• _EXCERPTED PASSAGE_:
Dataset
The dataset is generated from the different CSV "piles". The "piles" contain different chunks of requests that are assembled into a final context that is presented to the LLM. For example, piles/pile_of_device_names.csv contains only names of various devices to be used as part of context as well as inserted into piles/pile_of_templated_actions.csv and piles/pile_of_status_requests.csv. The logic for assembling the final dataset from the piles is contained in generate_home_assistant_data.py.

• _TASK PROMPT_:
Reproduce the dataset description above word for word, in full.

(Page images and their extracted text)

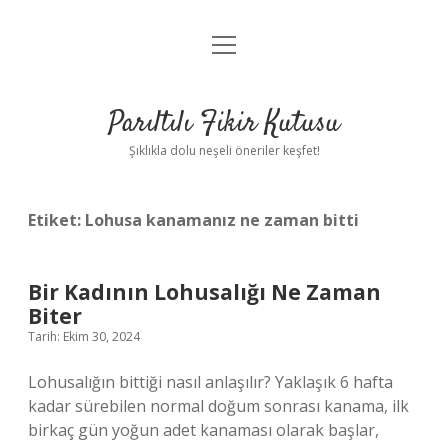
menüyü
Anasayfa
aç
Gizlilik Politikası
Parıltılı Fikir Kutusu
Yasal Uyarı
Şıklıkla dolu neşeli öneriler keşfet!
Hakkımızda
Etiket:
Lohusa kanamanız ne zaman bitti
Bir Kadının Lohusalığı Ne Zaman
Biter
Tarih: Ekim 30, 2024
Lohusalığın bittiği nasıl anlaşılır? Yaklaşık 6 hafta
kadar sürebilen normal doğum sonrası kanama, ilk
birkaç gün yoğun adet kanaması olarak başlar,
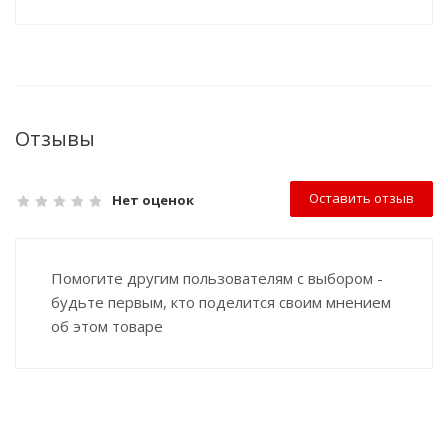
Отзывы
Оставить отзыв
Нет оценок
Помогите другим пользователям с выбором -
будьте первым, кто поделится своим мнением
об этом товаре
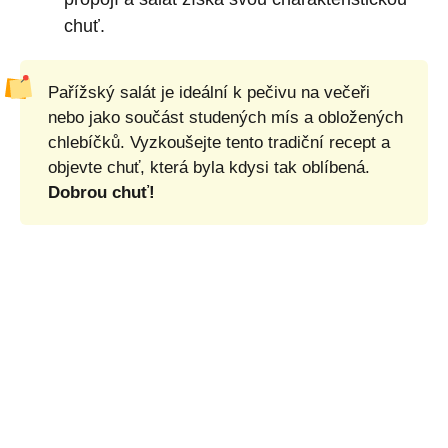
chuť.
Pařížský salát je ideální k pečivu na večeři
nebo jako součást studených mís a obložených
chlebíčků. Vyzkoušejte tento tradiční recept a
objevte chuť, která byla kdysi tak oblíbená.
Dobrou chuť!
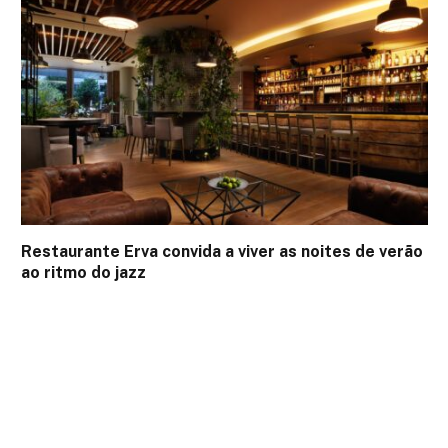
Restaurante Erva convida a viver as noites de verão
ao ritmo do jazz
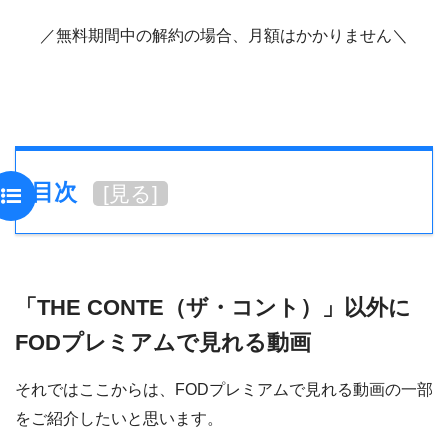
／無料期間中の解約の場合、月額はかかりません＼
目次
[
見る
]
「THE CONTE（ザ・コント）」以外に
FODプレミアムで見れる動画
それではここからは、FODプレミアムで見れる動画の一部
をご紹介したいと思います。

• _THE ANSWER_:
Dataset
The dataset is generated from the different CSV "piles". The "piles" contain different chunks of requests that are assembled into a final context that is presented to the LLM. For example, piles/pile_of_device_names.csv contains only names of various devices to be used as part of context as well as inserted into piles/pile_of_templated_actions.csv and piles/pile_of_status_requests.csv. The logic for assembling the final dataset from the piles is contained in generate_home_assistant_data.py.